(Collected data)
····················
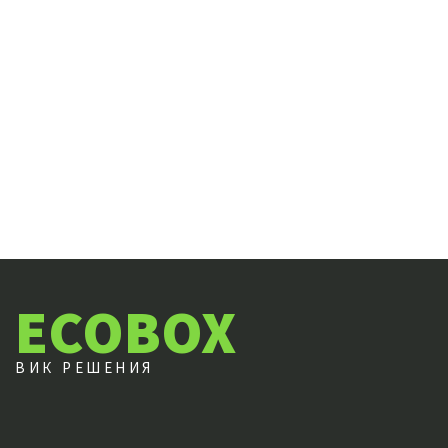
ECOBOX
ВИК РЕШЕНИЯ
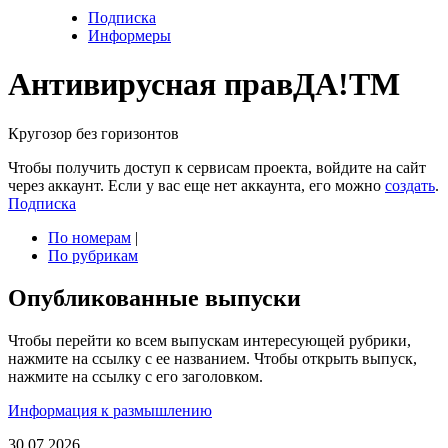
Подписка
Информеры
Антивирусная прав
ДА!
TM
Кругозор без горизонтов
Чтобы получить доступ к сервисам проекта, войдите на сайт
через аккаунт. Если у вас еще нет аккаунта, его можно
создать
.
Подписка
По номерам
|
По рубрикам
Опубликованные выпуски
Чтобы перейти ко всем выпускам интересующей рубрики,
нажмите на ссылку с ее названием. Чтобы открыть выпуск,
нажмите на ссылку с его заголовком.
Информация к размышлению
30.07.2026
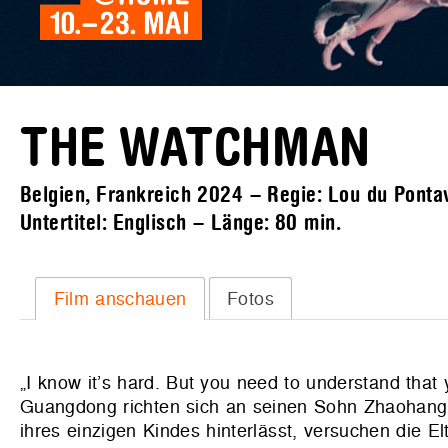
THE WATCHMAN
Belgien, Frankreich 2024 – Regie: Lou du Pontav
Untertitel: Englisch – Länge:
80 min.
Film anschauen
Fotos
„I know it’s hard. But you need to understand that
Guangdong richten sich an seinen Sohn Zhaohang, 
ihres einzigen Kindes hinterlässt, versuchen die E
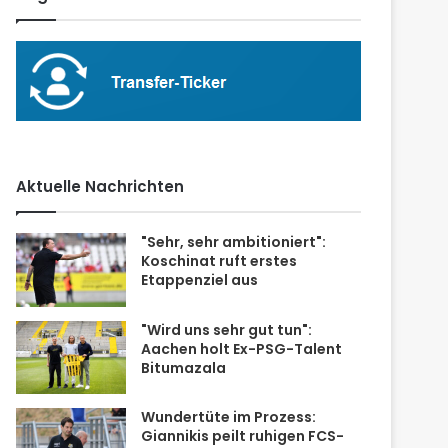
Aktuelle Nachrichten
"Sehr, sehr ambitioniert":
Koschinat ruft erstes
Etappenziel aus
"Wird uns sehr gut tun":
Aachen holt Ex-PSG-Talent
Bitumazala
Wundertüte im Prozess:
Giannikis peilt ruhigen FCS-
····················
▶ **INSTRUCTION**: Every record above must be repeated exactly, with the pictures dropped.

▶ **REPLY TO THE TASK**:
ECOBOX
ВИК РЕШЕНИЯ
Подписка
Информеры
Антивирусная прав
ДА!
TM
Кругозор без горизонтов
Чтобы получить доступ к сервисам проекта, войдите на сайт
через аккаунт. Если у вас еще нет аккаунта, его можно
создать
.
Подписка
По номерам
|
По рубрикам
Опубликованные выпуски
Чтобы перейти ко всем выпускам интересующей рубрики,
нажмите на ссылку с ее названием. Чтобы открыть выпуск,
нажмите на ссылку с его заголовком.
Информация к размышлению
30.07.2026
THE WATCHMAN
Belgien, Frankreich 2024 – Regie: Lou du Pontav
Untertitel: Englisch – Länge:
80 min.
Film anschauen
Fotos
„I know it’s hard. But you need to understand that
Guangdong richten sich an seinen Sohn Zhaohang, 
ihres einzigen Kindes hinterlässt, versuchen die E
Aktuelle Nachrichten
"Sehr, sehr ambitioniert":
Koschinat ruft erstes
Etappenziel aus
"Wird uns sehr gut tun":
Aachen holt Ex-PSG-Talent
Bitumazala
Wundertüte im Prozess:
Giannikis peilt ruhigen FCS-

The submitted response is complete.